5:48 a.m.: NATO must avoid a direct military confrontation with Russia that could lead to a third world war, German Chancellor Olaf Scholz said in an interview with Der Spiegel when asked about Germany's failure to deliver heavy weapons to Ukraine. Scholz is facing growing criticism at home and abroad for his government's apparent reluctance to deliver heavy battlefield weapons, such as tanks and howitzers, to Ukraine to help it fend off Russian attacks, even as other Western allies step up shipments, Reuters reported.
5:45 a.m.: The BBC reports that the mayor of Mariupol called for the "full evacuation" of the city Friday. Russian President Vladimir Putin has claimed victory in the city; the mayor says about 100,000 people remain.

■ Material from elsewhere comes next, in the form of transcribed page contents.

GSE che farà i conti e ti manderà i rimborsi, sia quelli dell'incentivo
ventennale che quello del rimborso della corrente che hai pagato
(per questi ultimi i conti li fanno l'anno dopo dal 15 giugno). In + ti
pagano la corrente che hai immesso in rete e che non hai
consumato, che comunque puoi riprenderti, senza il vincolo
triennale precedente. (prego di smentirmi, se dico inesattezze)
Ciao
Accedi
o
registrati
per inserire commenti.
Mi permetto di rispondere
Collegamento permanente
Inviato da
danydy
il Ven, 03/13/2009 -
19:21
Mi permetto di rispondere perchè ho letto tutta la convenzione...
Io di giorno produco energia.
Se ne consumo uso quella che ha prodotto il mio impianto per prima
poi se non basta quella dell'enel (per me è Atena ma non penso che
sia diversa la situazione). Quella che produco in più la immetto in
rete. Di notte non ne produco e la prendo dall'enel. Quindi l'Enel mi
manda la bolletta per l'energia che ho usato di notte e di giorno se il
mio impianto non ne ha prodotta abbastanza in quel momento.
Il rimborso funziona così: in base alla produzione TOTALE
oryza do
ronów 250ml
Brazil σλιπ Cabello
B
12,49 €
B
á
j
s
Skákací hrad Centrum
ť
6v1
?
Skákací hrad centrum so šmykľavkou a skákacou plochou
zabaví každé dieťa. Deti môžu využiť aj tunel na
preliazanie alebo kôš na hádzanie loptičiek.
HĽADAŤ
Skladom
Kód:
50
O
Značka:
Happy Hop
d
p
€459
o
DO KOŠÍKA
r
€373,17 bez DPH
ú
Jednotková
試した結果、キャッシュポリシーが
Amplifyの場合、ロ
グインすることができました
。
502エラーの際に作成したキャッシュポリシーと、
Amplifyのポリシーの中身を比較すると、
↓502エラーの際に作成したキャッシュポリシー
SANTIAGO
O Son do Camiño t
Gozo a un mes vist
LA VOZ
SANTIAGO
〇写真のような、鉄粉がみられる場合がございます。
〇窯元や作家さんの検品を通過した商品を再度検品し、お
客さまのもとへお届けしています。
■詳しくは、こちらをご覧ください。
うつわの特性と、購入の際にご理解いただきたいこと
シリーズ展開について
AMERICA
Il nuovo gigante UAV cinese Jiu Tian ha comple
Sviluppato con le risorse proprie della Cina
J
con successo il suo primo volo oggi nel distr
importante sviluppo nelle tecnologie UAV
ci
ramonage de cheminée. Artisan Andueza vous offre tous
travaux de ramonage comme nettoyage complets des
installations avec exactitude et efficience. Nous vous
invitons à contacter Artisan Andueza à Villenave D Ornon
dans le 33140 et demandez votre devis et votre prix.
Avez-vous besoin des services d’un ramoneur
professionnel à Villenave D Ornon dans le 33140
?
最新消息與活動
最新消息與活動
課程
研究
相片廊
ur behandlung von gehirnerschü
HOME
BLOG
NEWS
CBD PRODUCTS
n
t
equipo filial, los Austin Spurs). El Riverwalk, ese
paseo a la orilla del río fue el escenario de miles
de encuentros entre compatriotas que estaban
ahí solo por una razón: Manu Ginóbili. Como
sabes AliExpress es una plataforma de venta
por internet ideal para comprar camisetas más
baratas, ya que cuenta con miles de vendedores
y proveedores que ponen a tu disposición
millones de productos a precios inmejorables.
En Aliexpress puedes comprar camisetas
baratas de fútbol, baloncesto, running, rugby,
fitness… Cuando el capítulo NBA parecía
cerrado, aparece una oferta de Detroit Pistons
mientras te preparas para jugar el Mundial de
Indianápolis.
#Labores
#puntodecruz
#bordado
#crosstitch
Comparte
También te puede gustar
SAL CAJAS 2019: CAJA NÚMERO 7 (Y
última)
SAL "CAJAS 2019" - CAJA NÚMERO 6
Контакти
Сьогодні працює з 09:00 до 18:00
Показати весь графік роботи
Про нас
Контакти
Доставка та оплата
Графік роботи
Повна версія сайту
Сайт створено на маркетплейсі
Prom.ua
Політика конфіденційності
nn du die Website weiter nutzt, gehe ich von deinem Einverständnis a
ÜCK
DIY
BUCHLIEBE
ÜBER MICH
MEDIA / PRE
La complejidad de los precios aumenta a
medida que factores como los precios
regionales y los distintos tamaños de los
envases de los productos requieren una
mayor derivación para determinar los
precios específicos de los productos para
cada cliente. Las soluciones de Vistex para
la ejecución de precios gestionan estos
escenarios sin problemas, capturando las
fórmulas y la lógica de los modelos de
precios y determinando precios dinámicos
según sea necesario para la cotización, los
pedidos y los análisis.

5:28 a.m.: Swimming's world governing body has suspended Russian champion Evgeny Rylov for nine months after he attended a rally in support of Russia's invasion of Ukraine, Al Jazeera reports.
Rylov won Olympic gold in the 100- and 200-meter backstroke in Tokyo last year.
5:02 a.m.: The New York Times reports that artillery fire has intensified around Kharkiv, Ukraine, into Friday morning.
4:06 a.m.: Ukraine will not attempt any humanitarian corridors to evacuate civilians on Friday because the roads are too dangerous, the BBC reports, citing Deputy Prime Minister Iryna Vereshchuk.
3:03 a.m.: A Ukrainian lawmaker said Russia is committing genocide during its invasion of Ukraine, CNN reports. Kira Rudik, a member of Ukraine's parliament, told CNN that the behavior of Russian troops shows the country can't be trusted to uphold future peace.
“This is why we are explaining to the world that what's happening in Ukraine is called genocide. This is why we're explaining to the world that you cannot get into any peaceful agreement with Russia, because in comparison it is like going into a peaceful agreement with Hitler and saying, ‘Oh, we will talk to him and probably he will spare some lives of the Jews,'" she said.
2:13 a.m.: The latest intelligence update from the U.K.'s defense ministry says that heavy shelling and fighting continue in eastern Donbas. It also says that Russian President Vladimir Putin's decision to blockade the Azovstal steel plant rather than launching a siege is likely intended to free up Russian forces for other sites in eastern Ukraine.
1:08 a.m.: CNN reports that Russian tennis star Andrey Rublev says Wimbledon's decision to ban Russian and Belarusian players is "illogical" and "complete discrimination."
“At the end of the day we want to compete,” Rublev said. “We are not here to talk about politics, because I have no idea, anything about this. At the end of the day I am Russian, and I was born in Russia and I’ve lived all my life in Russia, and I just want to show that we are good people.”
12:01 a.m.: Ukraine's president says Russia is planning a sham independence vote in occupied regions, Agence France-Presse reports.
Speaking in a Thursday video message, Ukrainian President Volodymyr Zelensky urged residents of occupied areas not to provide any personal information to the Russians, saying the information would be used to falsify a vote.
Some information in this report came from The Associated Press, Reuters and Agence France-Presse.